As the constituency for the Parliamentary borough of Waterford in County Waterford, it returned one MP 1801–1832, two in 1832–1885 and one 1885–1922. It was an original constituency represented in Parliament when the Union of Great Britain and Ireland took effect on 1 January 1801.
In 1918, the boundary was redefined to exclude the Kilculliheen area which had been transferred to County Kilkenny under the 1898 Local Government (Ireland) Act.
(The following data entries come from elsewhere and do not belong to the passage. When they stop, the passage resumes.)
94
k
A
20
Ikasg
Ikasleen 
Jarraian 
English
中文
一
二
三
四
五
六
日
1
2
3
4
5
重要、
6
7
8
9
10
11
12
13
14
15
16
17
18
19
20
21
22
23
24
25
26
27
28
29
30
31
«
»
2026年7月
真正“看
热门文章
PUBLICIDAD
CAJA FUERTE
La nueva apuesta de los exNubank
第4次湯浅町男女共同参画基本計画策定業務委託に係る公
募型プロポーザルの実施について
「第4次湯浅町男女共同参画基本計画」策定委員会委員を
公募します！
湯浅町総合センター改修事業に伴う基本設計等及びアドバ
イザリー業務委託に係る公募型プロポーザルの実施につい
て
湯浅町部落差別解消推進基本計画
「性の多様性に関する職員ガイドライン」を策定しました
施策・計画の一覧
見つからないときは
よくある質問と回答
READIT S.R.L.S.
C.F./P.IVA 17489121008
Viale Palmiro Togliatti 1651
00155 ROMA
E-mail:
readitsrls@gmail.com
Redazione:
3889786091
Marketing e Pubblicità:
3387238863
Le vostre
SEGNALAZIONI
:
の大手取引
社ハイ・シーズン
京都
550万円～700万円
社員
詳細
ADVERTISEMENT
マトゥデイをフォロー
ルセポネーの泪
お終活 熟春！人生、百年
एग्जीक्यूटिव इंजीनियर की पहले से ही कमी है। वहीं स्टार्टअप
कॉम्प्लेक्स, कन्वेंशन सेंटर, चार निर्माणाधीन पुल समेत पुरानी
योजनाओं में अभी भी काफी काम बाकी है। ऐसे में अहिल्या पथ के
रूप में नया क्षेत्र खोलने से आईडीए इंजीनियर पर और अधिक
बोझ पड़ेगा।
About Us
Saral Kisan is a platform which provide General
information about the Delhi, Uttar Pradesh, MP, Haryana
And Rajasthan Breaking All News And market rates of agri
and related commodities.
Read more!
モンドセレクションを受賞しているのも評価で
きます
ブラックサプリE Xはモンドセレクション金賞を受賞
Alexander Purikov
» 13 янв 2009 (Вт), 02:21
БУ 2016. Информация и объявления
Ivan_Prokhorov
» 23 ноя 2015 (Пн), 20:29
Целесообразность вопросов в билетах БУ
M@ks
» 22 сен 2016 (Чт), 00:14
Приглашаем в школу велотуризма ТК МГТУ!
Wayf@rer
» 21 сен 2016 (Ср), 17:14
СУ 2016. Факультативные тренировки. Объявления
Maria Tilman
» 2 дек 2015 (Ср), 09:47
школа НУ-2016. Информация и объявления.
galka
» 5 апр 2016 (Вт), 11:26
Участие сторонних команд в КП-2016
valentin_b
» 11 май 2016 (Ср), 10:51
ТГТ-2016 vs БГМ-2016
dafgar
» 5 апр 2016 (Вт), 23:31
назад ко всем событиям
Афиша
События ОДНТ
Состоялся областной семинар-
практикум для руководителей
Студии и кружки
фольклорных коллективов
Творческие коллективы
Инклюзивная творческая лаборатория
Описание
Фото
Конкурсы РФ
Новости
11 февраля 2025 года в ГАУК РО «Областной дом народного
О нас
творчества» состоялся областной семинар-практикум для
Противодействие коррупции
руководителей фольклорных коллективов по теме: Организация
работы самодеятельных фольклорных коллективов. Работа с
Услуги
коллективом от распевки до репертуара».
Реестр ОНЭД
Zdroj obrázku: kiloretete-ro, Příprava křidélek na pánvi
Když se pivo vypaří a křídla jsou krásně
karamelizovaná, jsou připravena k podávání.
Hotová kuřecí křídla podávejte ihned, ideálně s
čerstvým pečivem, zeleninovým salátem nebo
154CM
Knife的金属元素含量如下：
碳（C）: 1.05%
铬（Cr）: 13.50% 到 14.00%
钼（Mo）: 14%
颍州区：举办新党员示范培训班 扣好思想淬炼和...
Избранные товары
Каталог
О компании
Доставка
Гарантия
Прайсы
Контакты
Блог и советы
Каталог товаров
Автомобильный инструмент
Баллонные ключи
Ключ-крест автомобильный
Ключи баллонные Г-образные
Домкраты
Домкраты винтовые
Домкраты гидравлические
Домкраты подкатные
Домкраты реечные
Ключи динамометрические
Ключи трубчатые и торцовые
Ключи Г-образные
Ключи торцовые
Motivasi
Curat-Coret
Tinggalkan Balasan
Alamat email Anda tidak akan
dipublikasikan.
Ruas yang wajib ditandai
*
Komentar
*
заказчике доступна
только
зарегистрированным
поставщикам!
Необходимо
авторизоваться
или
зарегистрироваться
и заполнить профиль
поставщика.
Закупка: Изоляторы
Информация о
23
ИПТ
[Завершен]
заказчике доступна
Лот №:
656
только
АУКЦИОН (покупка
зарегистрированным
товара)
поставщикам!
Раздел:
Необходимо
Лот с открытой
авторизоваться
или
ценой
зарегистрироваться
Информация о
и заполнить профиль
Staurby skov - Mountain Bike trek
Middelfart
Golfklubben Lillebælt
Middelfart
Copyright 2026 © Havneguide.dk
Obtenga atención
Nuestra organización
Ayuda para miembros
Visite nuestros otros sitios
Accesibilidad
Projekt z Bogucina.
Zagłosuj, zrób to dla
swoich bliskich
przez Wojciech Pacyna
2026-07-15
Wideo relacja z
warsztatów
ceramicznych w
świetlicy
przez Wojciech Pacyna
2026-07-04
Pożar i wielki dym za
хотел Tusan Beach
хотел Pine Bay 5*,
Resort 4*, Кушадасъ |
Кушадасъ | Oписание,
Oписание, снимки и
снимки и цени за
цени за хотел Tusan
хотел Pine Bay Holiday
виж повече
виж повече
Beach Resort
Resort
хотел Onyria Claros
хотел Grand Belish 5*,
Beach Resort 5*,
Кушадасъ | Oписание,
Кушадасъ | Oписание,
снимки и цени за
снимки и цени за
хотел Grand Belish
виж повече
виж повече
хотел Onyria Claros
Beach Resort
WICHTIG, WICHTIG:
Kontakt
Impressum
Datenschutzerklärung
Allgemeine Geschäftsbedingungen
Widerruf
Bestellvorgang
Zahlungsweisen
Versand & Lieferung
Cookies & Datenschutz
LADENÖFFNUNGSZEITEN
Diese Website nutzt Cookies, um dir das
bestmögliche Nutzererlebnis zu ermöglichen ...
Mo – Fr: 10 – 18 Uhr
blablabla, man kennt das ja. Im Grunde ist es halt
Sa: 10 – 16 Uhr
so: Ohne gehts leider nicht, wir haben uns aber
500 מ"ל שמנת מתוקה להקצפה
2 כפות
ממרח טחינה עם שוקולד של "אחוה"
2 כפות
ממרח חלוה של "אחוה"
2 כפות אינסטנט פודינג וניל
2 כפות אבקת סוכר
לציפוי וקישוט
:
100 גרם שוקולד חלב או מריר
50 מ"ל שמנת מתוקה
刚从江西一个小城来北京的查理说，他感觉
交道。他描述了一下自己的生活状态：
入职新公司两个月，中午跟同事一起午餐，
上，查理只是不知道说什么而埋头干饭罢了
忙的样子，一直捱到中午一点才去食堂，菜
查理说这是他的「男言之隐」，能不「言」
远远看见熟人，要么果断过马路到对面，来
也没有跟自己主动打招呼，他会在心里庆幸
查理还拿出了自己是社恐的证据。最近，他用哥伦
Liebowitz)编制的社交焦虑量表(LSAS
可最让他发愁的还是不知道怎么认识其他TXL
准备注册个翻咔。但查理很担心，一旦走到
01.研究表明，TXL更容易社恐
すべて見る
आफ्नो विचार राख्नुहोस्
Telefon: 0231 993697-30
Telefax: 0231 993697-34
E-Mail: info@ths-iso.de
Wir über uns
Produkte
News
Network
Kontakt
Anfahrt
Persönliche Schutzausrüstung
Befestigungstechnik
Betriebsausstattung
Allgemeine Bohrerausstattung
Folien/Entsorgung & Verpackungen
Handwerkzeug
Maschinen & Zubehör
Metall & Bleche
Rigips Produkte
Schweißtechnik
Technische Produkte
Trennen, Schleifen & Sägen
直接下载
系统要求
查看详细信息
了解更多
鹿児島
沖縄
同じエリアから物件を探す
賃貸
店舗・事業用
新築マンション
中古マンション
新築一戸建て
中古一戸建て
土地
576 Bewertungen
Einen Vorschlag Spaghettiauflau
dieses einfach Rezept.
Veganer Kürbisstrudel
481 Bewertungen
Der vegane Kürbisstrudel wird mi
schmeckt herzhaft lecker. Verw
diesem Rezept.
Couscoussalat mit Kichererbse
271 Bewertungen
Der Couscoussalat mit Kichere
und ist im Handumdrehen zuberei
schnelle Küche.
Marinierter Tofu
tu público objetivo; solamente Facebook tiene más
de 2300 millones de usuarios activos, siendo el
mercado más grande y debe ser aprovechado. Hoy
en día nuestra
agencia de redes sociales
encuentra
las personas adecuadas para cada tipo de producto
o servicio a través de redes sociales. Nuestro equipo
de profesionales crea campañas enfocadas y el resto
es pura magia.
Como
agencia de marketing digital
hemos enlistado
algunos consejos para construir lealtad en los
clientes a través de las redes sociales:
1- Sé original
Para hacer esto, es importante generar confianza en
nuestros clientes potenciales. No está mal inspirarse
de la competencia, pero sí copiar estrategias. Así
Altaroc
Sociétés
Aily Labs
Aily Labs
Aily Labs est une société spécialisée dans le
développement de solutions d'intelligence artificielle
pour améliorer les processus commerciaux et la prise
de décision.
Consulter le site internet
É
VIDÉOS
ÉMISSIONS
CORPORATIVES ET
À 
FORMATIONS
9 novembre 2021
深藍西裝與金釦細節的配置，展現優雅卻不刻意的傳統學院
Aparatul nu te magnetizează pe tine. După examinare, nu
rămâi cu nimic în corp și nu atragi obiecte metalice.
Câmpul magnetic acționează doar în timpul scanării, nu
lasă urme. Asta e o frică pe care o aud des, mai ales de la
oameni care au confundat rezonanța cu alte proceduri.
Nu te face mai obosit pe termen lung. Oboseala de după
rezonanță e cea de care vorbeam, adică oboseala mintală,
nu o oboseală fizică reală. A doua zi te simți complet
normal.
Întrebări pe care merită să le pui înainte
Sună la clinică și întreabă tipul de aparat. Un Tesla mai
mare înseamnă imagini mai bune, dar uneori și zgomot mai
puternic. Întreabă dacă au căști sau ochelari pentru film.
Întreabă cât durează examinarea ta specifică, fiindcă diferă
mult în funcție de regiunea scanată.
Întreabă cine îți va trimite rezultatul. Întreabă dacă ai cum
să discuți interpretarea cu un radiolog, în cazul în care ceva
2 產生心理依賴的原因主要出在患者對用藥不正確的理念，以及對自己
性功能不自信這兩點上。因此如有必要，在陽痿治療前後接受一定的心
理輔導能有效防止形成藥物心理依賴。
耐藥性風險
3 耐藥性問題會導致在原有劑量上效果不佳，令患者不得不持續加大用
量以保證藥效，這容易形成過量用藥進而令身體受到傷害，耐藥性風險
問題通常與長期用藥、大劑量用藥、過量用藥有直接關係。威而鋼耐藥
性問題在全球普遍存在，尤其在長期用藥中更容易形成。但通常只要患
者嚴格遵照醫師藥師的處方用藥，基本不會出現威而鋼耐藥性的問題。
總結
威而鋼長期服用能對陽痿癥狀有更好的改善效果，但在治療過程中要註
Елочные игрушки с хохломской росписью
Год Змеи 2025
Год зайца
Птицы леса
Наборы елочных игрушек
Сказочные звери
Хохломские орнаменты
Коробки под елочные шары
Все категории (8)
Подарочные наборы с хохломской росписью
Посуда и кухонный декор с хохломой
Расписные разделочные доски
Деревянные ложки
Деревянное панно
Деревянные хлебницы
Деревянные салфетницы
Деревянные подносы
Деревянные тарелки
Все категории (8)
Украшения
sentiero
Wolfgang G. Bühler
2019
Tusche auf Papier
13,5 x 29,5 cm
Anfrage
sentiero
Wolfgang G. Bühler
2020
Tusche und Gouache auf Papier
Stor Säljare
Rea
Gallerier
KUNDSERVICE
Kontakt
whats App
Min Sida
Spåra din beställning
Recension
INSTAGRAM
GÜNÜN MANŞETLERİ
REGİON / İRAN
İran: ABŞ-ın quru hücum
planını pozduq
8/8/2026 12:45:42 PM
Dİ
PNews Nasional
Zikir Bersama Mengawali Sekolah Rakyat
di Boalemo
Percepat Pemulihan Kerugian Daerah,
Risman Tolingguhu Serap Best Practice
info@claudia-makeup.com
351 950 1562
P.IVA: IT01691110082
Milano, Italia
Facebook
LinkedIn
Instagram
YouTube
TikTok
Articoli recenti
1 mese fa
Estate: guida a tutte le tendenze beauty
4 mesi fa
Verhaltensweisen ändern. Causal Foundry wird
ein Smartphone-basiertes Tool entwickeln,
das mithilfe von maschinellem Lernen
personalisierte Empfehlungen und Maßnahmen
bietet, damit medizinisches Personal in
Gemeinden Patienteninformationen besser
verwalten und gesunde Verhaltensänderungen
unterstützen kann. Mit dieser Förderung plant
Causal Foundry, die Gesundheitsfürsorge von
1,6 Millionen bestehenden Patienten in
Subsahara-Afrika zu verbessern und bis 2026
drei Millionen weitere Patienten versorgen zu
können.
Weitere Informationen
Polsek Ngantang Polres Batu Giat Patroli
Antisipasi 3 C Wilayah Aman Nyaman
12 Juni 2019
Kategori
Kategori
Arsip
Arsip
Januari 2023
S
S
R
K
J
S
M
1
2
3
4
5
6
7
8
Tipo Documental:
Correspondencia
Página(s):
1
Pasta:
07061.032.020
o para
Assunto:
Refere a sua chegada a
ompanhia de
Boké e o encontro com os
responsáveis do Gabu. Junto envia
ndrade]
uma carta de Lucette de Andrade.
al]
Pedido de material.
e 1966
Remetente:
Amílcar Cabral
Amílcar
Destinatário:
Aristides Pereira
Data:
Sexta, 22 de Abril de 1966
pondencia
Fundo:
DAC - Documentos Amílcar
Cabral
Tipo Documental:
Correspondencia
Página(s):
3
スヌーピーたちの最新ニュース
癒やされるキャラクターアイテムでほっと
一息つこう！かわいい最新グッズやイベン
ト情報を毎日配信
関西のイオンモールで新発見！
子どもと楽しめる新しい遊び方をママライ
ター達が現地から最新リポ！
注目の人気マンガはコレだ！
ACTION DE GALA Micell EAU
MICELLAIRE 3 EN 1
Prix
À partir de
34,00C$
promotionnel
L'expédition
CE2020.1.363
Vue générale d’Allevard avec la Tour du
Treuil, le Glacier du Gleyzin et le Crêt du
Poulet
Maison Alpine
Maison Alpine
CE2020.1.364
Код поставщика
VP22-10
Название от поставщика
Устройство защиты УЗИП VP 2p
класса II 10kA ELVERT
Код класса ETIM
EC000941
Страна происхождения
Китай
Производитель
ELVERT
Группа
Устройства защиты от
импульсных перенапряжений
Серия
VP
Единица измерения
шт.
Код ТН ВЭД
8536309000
It was defined as consisting of the county borough of Waterford and the District Electoral Divisions of Ballynakill, Kilbarry, Killoteran and Waterford Rural in the rural district of Waterford.
The constituency was a predominantly Nationalist area in 1918. The seat was contested by William Redmond, the son of the IPP leader John Redmond whom he replaced in the Waterford City constituency in a by-election held in March 1918. In the general election of December 1918, it was the only Irish seat the IPP won outside Ulster.
The First Dáil
Sinn Féin contested the general election of 1918 on the platform that instead of taking up any seats they won in the United Kingdom Parliament, they would establish a revolutionary assembly in Dublin. In republican theory every MP elected in Ireland was a potential Deputy to this assembly. In practice only the Sinn Féin members accepted the offer.
The revolutionary First Dáil assembled on 21 January 1919 and last met on 10 May 1921. The First Dáil, according to a resolution passed on 10 May 1921, was formally dissolved on the assembling of the Second Dáil. This took place on 16 August 1921.